• _About this exercise_
Could you reproduce the lines below from the one with "oTree 0.5 has" through the one with "- Windows: download"? Keep both ends and add nothing.

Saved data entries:
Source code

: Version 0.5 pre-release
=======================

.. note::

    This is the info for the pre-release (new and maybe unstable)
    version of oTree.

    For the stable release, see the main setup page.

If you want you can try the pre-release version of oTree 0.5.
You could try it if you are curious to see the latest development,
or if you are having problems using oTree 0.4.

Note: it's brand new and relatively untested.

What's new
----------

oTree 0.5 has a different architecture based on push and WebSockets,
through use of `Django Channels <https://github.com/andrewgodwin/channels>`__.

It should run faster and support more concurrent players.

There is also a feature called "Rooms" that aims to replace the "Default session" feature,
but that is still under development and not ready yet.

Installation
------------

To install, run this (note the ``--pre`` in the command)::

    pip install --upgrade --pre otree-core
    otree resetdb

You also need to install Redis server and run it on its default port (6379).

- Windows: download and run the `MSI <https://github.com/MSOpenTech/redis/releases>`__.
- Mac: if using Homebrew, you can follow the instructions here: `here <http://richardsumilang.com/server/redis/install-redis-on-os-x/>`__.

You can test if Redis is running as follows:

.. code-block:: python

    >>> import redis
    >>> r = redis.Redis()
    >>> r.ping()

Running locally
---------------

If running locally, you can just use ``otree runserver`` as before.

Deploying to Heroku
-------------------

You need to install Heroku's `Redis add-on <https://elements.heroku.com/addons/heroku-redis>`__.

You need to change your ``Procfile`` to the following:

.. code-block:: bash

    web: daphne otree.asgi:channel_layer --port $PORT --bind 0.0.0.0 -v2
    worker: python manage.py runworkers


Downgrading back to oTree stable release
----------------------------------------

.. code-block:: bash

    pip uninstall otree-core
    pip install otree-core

• _Response for this exercise_
oTree 0.5 has a different architecture based on push and WebSockets,
through use of `Django Channels <https://github.com/andrewgodwin/channels>`__.

It should run faster and support more concurrent players.

There is also a feature called "Rooms" that aims to replace the "Default session" feature,
but that is still under development and not ready yet.

Installation
------------

To install, run this (note the ``--pre`` in the command)::

    pip install --upgrade --pre otree-core
    otree resetdb

You also need to install Redis server and run it on its default port (6379).

- Windows: download and run the `MSI <https://github.com/MSOpenTech/redis/releases>`__.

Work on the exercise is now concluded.